Nesse período, Marighella recebeu um convite do governo chinês para conhecer de perto a Revolução Comunista e aproveitou para passar por Cuba e União Soviética, sempre em busca de apoia para a revolução. Toda essa movimentação foi feita sem o aval do partido, que já demonstrava insatisfação com a atuação de Marighella.
De volta ao Brasil, ele rodou os estados buscando apoio para lutar contra o golpe que estava por vir.

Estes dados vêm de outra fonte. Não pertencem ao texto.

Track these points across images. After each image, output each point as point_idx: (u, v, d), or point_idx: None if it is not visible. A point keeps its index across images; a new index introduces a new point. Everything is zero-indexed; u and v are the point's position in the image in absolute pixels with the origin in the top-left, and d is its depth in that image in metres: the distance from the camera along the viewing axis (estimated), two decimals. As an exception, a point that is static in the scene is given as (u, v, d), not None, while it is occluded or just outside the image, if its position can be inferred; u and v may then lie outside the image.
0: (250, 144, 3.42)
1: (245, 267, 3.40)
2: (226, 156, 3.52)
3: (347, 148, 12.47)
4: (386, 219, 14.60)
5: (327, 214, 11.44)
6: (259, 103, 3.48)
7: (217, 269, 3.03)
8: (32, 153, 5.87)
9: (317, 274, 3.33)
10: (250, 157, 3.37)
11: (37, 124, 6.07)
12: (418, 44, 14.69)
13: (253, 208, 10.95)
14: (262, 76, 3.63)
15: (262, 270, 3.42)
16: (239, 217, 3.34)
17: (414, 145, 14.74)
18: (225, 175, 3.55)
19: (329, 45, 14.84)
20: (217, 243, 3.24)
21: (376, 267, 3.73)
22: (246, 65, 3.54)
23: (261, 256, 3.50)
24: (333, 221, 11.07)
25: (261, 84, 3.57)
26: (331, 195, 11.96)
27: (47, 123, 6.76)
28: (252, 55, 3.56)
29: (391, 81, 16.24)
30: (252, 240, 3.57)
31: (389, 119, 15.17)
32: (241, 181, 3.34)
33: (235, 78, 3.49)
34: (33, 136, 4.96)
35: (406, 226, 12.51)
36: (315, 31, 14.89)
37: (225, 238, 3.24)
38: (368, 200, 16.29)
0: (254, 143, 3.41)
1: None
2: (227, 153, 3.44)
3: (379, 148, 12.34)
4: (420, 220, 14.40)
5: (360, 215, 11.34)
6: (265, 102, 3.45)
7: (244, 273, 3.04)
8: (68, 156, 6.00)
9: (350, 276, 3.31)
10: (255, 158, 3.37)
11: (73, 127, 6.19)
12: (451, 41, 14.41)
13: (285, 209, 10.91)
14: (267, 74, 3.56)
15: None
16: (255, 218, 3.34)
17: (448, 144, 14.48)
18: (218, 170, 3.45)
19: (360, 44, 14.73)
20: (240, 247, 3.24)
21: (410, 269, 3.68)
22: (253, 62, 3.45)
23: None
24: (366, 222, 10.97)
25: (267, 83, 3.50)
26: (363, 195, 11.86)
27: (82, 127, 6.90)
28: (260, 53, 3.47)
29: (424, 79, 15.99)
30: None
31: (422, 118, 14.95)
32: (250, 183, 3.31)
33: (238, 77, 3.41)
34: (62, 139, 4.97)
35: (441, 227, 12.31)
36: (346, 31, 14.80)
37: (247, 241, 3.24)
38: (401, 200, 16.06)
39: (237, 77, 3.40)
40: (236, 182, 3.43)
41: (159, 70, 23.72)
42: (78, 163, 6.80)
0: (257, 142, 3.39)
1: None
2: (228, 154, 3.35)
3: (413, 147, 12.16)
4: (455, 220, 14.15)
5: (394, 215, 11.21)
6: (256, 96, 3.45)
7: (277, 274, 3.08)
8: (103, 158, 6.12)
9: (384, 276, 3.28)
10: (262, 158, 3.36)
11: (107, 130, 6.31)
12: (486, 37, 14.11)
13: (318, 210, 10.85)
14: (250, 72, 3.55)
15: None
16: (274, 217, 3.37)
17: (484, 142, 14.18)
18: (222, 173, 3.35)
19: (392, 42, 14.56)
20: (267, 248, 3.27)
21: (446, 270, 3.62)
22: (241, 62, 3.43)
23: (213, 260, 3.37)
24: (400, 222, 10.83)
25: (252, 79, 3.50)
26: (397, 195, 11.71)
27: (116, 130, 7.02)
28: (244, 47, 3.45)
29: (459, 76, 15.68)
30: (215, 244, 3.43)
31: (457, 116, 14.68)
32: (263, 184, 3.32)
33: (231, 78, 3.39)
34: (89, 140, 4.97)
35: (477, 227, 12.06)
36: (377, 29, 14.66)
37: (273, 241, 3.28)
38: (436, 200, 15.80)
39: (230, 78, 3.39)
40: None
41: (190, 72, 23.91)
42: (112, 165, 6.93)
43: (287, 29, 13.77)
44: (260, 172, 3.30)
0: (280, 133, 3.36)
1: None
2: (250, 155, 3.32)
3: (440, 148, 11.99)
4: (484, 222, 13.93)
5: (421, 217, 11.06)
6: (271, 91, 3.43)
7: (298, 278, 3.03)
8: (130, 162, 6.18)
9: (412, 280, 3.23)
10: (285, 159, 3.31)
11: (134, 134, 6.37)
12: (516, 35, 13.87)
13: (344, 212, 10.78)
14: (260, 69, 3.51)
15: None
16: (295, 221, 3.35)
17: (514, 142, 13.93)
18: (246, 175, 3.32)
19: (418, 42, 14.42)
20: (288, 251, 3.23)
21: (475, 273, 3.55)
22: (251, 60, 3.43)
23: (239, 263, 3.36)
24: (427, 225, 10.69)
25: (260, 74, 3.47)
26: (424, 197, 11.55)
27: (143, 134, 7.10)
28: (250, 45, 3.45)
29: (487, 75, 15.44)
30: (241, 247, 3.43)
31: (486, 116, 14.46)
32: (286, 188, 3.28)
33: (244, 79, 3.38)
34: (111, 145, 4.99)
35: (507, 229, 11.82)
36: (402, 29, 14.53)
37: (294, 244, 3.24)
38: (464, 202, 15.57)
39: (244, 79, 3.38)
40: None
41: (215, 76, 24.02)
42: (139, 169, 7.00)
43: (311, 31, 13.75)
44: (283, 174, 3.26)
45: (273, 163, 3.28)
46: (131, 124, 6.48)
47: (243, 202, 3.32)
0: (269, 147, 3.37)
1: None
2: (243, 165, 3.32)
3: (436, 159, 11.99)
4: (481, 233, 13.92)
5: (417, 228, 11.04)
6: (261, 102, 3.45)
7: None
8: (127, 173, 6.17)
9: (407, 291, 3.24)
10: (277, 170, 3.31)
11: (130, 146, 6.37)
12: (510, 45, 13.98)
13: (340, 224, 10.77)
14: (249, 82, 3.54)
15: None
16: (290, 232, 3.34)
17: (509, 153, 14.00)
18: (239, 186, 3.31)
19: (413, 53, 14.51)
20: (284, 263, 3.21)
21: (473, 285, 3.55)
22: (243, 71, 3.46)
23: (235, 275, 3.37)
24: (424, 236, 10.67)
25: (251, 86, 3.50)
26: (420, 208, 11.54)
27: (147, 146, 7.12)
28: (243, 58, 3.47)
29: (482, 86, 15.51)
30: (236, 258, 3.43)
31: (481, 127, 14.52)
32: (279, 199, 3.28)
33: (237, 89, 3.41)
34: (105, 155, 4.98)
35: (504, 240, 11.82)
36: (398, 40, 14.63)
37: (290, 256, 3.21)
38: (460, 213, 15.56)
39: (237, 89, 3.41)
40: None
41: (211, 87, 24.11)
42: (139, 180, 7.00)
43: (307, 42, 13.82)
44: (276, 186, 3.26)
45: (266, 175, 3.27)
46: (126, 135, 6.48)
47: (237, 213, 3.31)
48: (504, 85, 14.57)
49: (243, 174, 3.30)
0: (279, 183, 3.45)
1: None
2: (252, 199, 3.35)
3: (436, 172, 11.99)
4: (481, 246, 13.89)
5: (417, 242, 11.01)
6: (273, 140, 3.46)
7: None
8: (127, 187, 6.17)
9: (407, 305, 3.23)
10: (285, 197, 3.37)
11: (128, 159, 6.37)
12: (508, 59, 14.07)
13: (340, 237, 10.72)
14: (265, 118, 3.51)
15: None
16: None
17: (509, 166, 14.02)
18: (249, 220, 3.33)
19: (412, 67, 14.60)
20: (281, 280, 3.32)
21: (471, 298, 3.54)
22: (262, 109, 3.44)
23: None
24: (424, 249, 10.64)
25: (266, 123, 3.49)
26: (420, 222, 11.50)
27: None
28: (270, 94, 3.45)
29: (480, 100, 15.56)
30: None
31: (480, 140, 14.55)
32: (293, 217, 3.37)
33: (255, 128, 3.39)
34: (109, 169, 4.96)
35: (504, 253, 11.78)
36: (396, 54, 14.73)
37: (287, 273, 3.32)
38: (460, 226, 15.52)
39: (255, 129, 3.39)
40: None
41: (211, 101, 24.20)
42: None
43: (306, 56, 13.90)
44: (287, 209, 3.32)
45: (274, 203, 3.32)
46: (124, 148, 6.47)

O inimigo número 1 dos militares
Quando os militares deram o golpe, em 1964, Marighella rompeu com o PCB. Isso porque o partido defendia uma oposição aos militares sem armas, já Marighella seguiu aquilo que havia aprendido em suas viagens e queria uma luta armada.
Sem um partido, o comunista fundou a Ação Libertadora Nacional (ALN). A organização se tornou a maior promotora de ações de guerrilha urbana no Brasil, como assaltos, emboscadas e sequestros. Por esse motivo, Marighella se tornava naquele momento o inimigo número 1 dos militares.
O grupo de Marighella, inclusive, foi um dos responsáveis pelo sequestro do embaixador americano no Brasil, Charles Elbrick. Um caso que ficou conhecido mundialmente.
Com o endurecimento do regime militar na época, os esforços em torno da captura de Marighella se intensificaram. Até que em 4 de novembro de 1969, ele foi morto a tiros por agentes do Dops, em São Paulo.
Seu legado continuou e a ALN manteve suas atividades até 1974, sempre lutando contra a ditadura.
Em 2012, por meio da Portaria 2.780, o ministro da Justiça, José Eduardo Cardozo, oficializou a anistia post mortem de Carlos Marighella no Diário Oficial da União, anistiando assim o militante comunista.
Essa será a primeira vez que sua história será contada nos cinemas. Seu Jorge foi o escolhido para interpretar o militante e trazer para as telas a vida de Marighella. Talvez o medo dos bolsonaristas seja que o filme se torne uma inspiração para a luta.